### Text excerpt:
--- START ---
102 Cals 7 Protein 20 Carbs 3 Fats
Total Time: 45 mins
Yield: 5 servings
COURSE: Lunch, Salad
CUISINE: American
This healthy salad is made with cooked lentils and diced fresh diced carrots, celery, bell pepper, onion, parsley and lemon juice – perfect to make ahead for lunch for the week as the flavors only get better overnight.


  • 1 cup dry brown lentils
  • 1 bay leaf
  • 2 sprigs fresh thyme
  • 1 cup finely diced carrots
  • 1/3 cup finely diced celery
  • 1/4 cup finely diced red bell pepper
  • 1/4 cup finely diced red onion
  • 1/4 cup minced parsley
  • 1 clove garlic, minced
  • 5 tbsp lemon juice
  • 1 tablespoon olive oil
  • 1 teaspoon kosher salt
  • fresh ground black pepper


  • In a medium saucepan combine lentils, bay leaf, and thyme.
--- END ---
### Work order A:
Decide whether each statement agrees with the lentil salad recipe. Answer yes or no for each, and quote the words of the recipe that settle it.
(i) The recipe makes 5 servings.
(ii) The recipe calls for 2 cups of dry brown lentils.
(iii) The recipe's cuisine is listed as American.
### Work order B:
According to the lentil salad recipe, how much lemon juice goes into the dish?
### Work order C:
Carry the lentil salad recipe forward from its final step, writing the remaining cooking and assembly steps.

### Records:
--- START ---
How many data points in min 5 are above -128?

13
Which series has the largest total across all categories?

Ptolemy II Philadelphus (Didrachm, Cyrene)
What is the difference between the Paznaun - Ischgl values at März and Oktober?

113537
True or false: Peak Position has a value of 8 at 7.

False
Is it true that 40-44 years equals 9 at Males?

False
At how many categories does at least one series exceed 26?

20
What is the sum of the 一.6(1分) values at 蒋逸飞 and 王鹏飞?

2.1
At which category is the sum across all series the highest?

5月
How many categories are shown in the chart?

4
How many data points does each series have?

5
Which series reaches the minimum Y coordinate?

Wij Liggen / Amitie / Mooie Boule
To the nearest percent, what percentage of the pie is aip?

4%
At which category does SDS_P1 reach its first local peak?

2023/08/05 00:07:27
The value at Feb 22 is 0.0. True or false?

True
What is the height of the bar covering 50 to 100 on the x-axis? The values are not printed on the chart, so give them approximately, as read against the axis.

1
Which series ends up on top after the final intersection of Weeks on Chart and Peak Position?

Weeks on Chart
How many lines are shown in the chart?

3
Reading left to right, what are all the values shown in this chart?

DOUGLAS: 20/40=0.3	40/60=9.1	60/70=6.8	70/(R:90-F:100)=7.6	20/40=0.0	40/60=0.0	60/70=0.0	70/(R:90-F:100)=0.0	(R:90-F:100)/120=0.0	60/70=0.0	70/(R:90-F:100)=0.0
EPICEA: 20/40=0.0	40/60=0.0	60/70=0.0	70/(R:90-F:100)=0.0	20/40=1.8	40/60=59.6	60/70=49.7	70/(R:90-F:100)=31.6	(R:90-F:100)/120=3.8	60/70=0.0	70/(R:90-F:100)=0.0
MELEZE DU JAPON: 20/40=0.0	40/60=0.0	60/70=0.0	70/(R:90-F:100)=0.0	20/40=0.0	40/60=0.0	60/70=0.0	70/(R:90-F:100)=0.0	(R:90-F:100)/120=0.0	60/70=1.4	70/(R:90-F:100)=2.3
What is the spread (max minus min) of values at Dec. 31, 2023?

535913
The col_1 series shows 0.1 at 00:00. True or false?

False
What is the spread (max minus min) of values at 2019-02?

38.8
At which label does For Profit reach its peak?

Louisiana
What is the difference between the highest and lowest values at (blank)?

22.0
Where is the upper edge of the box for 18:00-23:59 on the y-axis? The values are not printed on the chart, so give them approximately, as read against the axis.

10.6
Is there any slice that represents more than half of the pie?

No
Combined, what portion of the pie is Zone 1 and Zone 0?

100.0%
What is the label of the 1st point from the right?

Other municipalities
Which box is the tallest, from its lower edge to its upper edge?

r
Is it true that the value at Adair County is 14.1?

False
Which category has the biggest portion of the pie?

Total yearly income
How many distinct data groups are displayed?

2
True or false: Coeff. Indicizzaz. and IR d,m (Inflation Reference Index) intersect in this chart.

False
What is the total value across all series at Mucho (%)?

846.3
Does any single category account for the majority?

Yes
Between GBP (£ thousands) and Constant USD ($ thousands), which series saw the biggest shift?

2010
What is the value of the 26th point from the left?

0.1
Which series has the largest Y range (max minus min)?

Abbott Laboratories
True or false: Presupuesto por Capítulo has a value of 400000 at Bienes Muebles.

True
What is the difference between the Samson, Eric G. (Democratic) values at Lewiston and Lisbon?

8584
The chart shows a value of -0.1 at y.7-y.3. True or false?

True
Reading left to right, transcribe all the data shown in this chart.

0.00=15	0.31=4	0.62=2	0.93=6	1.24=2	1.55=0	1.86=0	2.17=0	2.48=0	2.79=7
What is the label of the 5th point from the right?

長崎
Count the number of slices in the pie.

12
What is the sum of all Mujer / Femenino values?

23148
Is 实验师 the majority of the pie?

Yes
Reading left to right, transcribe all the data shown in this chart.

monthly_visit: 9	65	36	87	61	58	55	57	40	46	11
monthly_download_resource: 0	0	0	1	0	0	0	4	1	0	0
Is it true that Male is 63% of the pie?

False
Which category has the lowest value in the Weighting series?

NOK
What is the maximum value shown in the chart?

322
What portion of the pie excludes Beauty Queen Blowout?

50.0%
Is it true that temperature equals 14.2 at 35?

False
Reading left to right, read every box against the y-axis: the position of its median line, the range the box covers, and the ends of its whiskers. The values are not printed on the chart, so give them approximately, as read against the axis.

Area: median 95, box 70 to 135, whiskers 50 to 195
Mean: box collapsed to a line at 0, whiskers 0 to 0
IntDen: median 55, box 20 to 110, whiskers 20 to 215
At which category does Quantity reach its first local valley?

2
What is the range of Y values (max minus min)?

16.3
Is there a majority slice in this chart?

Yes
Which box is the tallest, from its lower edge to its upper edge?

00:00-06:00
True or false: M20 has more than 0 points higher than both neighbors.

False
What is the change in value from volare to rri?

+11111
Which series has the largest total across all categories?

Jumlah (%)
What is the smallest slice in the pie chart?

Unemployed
--- END ---
### Expected output A:
(i) Yes: "Yield: 5 servings"
(ii) No: "1 cup dry brown lentils"
(iii) Yes: "CUISINE: American"

### Expected output B:
5 tablespoons.

### Expected output C:
  • Add enough water to cover by 1 inch.
  • Bring to boil, reduce heat and simmer uncovered until lentils are tender but not mushy, about 16 to 20 minutes.
  • Drain lentils and discard bay leaf.
  • Place in a large work bowl with carrots, celery, red pepper, red onion, parsley, garlic, lemon juice, olive oil, salt and pepper.
  • Toss to combine and serve chilled or room temperature.
  • Makes 4 1/2 cups.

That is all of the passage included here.